Write out the entries below exactly, but only from the line containing "right eye: (50, 54)" through the line containing "neck: (248, 193)", and without the pictures.

##### EXTRACTED DATA

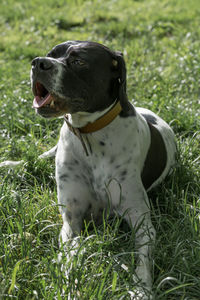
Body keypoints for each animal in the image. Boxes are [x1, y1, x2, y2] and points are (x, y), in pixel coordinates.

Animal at [30, 40, 176, 298]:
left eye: (79, 61)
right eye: (50, 54)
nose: (38, 63)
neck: (89, 135)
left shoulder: (142, 222)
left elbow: (143, 261)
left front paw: (141, 289)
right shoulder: (71, 220)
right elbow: (70, 257)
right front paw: (70, 285)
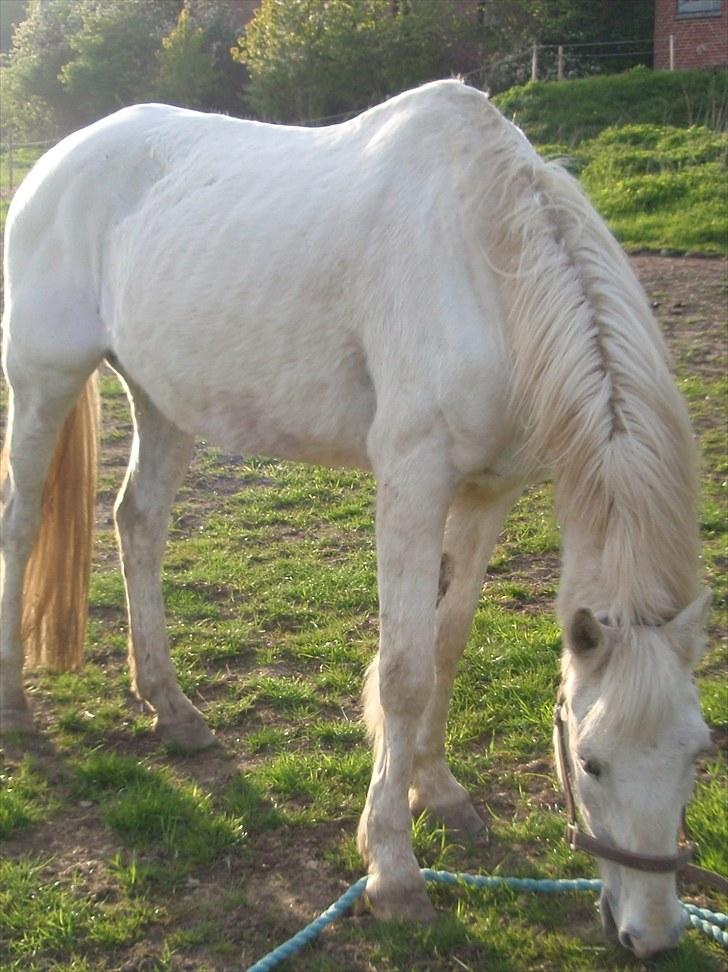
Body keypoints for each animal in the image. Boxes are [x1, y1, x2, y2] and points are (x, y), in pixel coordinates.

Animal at [0, 81, 712, 956]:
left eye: (697, 756)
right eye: (590, 761)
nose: (654, 934)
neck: (486, 266)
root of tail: (59, 160)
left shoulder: (491, 491)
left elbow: (447, 643)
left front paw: (438, 792)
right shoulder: (412, 479)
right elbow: (404, 671)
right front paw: (393, 871)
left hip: (162, 397)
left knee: (139, 523)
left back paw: (172, 707)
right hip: (43, 380)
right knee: (21, 522)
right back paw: (15, 703)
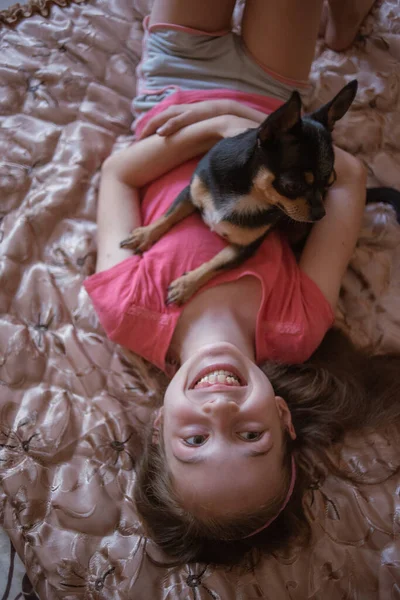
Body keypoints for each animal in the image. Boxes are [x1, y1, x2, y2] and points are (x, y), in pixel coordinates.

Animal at [120, 79, 358, 304]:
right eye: (292, 186)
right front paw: (144, 234)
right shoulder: (190, 193)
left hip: (298, 231)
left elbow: (216, 263)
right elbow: (168, 216)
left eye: (330, 183)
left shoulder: (244, 248)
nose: (321, 214)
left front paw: (186, 285)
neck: (248, 193)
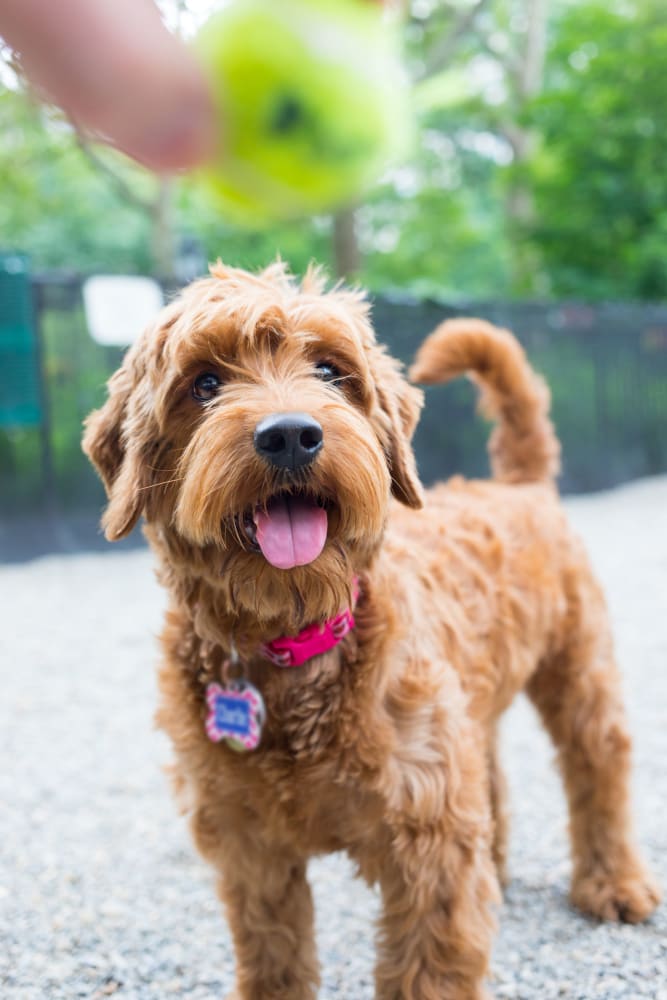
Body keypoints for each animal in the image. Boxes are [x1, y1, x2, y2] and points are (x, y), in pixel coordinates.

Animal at [82, 264, 656, 1000]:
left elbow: (428, 971)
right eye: (204, 382)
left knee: (598, 766)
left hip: (579, 670)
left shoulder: (428, 842)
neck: (293, 644)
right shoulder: (250, 851)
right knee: (493, 776)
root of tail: (519, 484)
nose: (290, 434)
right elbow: (274, 960)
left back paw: (613, 883)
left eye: (331, 371)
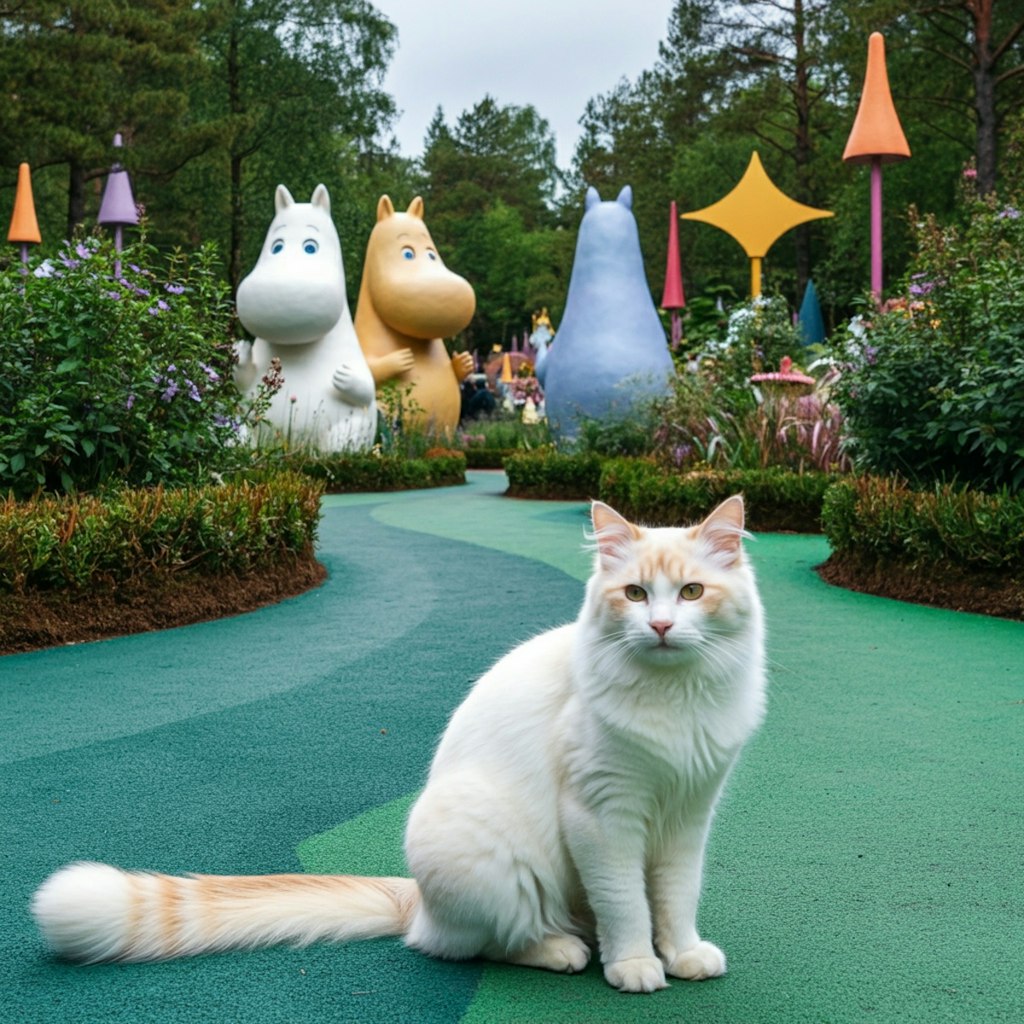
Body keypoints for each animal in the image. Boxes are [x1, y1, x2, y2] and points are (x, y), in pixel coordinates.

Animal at [32, 495, 765, 991]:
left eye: (691, 592)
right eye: (636, 594)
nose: (662, 626)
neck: (674, 701)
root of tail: (417, 898)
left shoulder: (688, 816)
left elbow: (673, 898)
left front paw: (683, 953)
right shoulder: (604, 818)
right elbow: (626, 904)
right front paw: (637, 964)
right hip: (491, 853)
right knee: (471, 945)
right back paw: (562, 950)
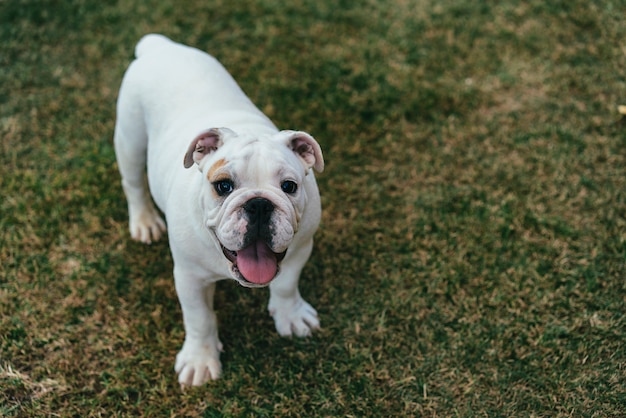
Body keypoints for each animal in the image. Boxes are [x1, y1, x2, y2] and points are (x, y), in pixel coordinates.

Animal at [114, 34, 324, 386]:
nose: (259, 203)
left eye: (289, 186)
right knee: (133, 182)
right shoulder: (189, 277)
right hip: (130, 138)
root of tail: (159, 47)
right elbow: (199, 318)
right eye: (223, 186)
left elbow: (285, 285)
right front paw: (200, 359)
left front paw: (291, 315)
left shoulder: (299, 249)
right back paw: (144, 221)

##########

ANSWER:
right eye: (50, 54)
nose: (38, 63)
neck: (89, 135)
left shoulder: (142, 222)
left elbow: (143, 261)
left front paw: (141, 289)
right shoulder: (71, 220)
right elbow: (70, 257)
right front paw: (70, 285)
Body keypoints for each animal in the image. Boxes are [x1, y1, x2, y2] and points are (x, y), in pixel coordinates.

Animal at [0, 81, 712, 956]:
left eye: (697, 756)
right eye: (590, 761)
nose: (654, 934)
neck: (486, 266)
root of tail: (59, 160)
left shoulder: (491, 491)
left elbow: (447, 643)
left front paw: (438, 792)
right shoulder: (412, 479)
right elbow: (404, 671)
right front paw: (393, 871)
left hip: (162, 397)
left knee: (139, 523)
left back paw: (172, 707)
right hip: (43, 380)
right knee: (21, 522)
right back paw: (15, 703)
Body keypoints for each animal in the image. Boxes are [x1, y1, x2, y2] and points are (x, y), in pixel coordinates.

Animal at [120, 79, 358, 304]:
right eye: (292, 186)
right front paw: (144, 234)
right shoulder: (190, 193)
left hip: (298, 231)
left elbow: (216, 263)
right elbow: (168, 216)
left eye: (330, 183)
left shoulder: (244, 248)
nose: (321, 214)
left front paw: (186, 285)
neck: (248, 193)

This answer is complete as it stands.